En televisión constantemente estamos bombardeados con anuncios de todo tipo de productos encaminados a la mejora del nuestro cuerpo. Es cierto que muchas personas prefieren recurrir a este tipo de promociones en las que se nos prometen resultados de infarto en muy cortos periodos de tiempo, algo que como ya sabemos, está reñido con la realidad, pues todo proceso lleva su tiempo y más cuando se trata de nuestro cuerpo.

Un dato que debemos tener en cuenta para desconfiar de esta publicidad que nos quiere vender una máquina revolucionaria y eficaz con el organismo es que casi todo este tipo de aparatos está concebido para realizar un movimiento o centrar todo el desarrollo del ejercicio en una determinada parte del cuerpo, por lo que solamente con ese aparato nunca se conseguirá tonificar todo el cuerpo al completo, y mucho menos con el mismo movimiento repetitivo una y otra vez. Estas máquinas en cambio, se nos venden como la panacea y el aparato definitivo para ponernos en forma y desarrollar unos músculos fuertes y voluminosos.

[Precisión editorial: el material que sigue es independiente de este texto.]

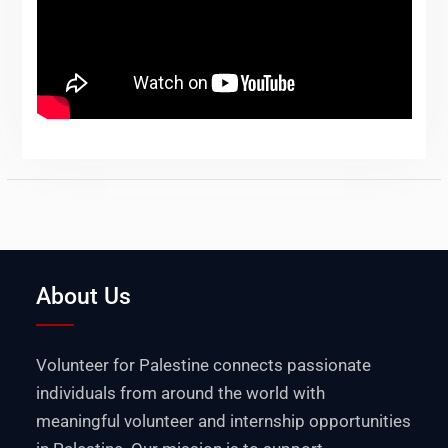
About Us
Volunteer for Palestine connects passionate
individuals from around the world with
meaningful volunteer and internship opportunities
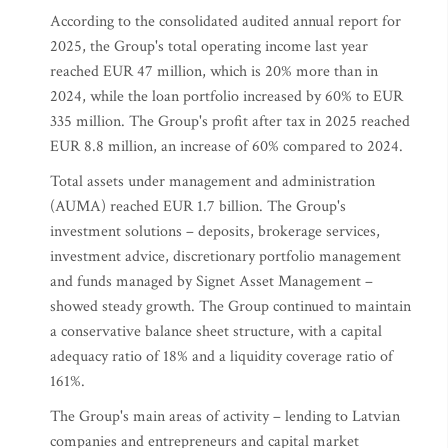
According to the consolidated audited annual report for
2025, the Group's total operating income last year
reached EUR 47 million, which is 20% more than in
2024, while the loan portfolio increased by 60% to EUR
335 million. The Group's profit after tax in 2025 reached
EUR 8.8 million, an increase of 60% compared to 2024.
Total assets under management and administration
(AUMA) reached EUR 1.7 billion. The Group's
investment solutions – deposits, brokerage services,
investment advice, discretionary portfolio management
and funds managed by Signet Asset Management –
showed steady growth. The Group continued to maintain
a conservative balance sheet structure, with a capital
adequacy ratio of 18% and a liquidity coverage ratio of
161%.
The Group's main areas of activity – lending to Latvian
companies and entrepreneurs and capital market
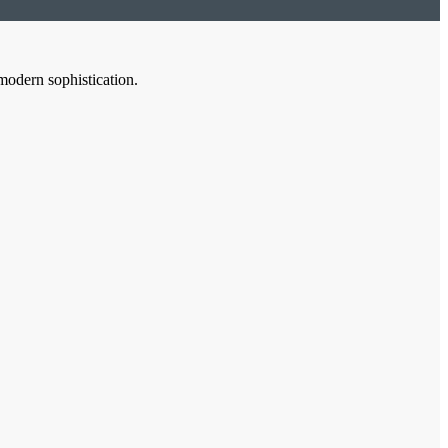
modern sophistication.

Esta falsa creencia está potenciada siempre con el uso de modelos que presentan un cuerpo curtido a base de deporte habitual en el que no solamente han realizado un solo ejercicio para estar así, ya que para conseguir un cuerpo proporcionado y armónico es necesario que trabajemos todas las partes de la misma forma, y nunca podemos centrarnos solo en un ejercicio, pues aunque involucre otras partes, siempre será de forma secundaria e indirecta, nunca se desarrollará como es debido.

Otro punto en común que tienen estos productos que se anuncian por televisión es que están abalados avalados por estudios o determinadas instituciones que en la mayoría de los casos no existen o se trata de organismos menores que no tienen una fiabilidad científica ni deportiva suficiente para erigirse como prescriptores de nada en concreto. Por ello es importante que no nos dejemos llevar por estos reclamos, y tengamos presente que el cuerpo deseado se logra con paciencia y trabajo constantes.